■ **Work order**
Each line from the one containing "нефтепродукты, цветные металлы, промышленное" through the final line below must be reproduced exactly, and no others.

■ **Input records**
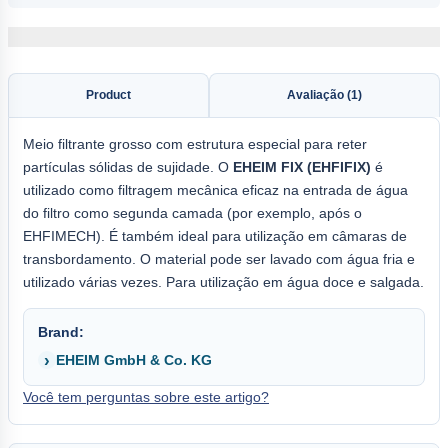
Product
Avaliação (1)
Meio filtrante grosso com estrutura especial para reter
partículas sólidas de sujidade. O
EHEIM FIX (EHFIFIX)
é
utilizado como filtragem mecânica eficaz na entrada de água
do filtro como segunda camada (por exemplo, após o
EHFIMECH). É também ideal para utilização em câmaras de
transbordamento. O material pode ser lavado com água fria e
utilizado várias vezes. Para utilização em água doce e salgada.
Brand:
EHEIM GmbH & Co. KG
Você tem perguntas sobre este artigo?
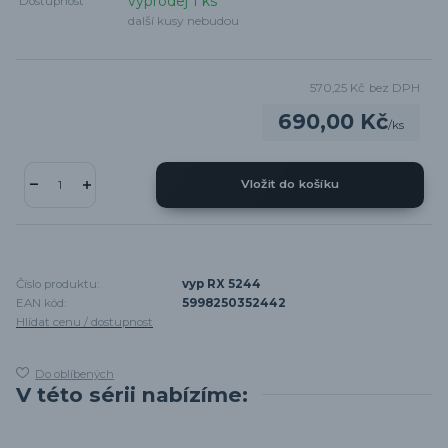
výprodej 1 ks
Dostupnost
další kusy nebudou
570,25 Kč
bez DPH
690,00 Kč
/
ks
Vložit do košíku
Číslo produktu:
vyp RX 5244
EAN kód:
5998250352442
Hlídat cenu / dostupnost
Do oblíbených
V této sérii nabízíme:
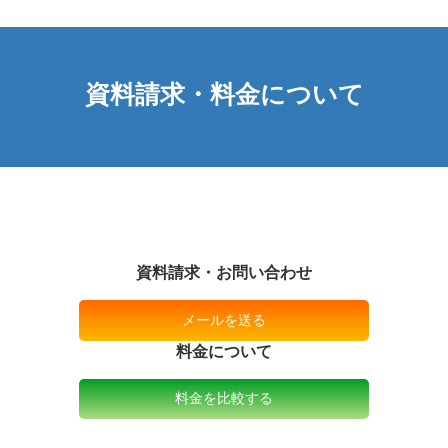
資料請求・料金について
資料請求・お問い合わせ
メールを送る
料金について
料金を比較する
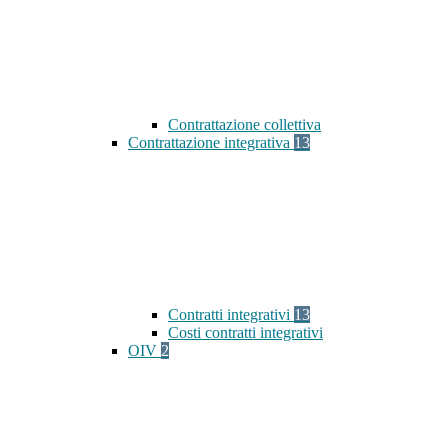
Contrattazione collettiva
Contrattazione integrativa
13
Contratti integrativi
13
Costi contratti integrativi
OIV
2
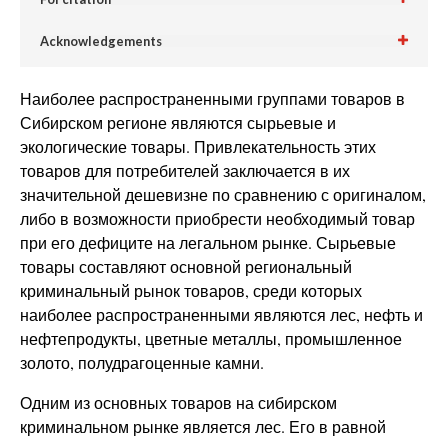
Acknowledgements
Наиболее распространенными группами товаров в
Сибирском регионе являются сырьевые и
экологические товары. Привлекательность этих
товаров для потребителей заключается в их
значительной дешевизне по сравнению с оригиналом,
либо в возможности приобрести необходимый товар
при его дефиците на легальном рынке. Сырьевые
товары составляют основной региональный
криминальный рынок товаров, среди которых
наиболее распространенными являются лес, нефть и
нефтепродукты, цветные металлы, промышленное
золото, полудрагоценные камни.
Одним из основных товаров на сибирском
криминальном рынке является лес. Его в равной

■ **Answer below**
нефтепродукты, цветные металлы, промышленное
золото, полудрагоценные камни.
Одним из основных товаров на сибирском
криминальном рынке является лес. Его в равной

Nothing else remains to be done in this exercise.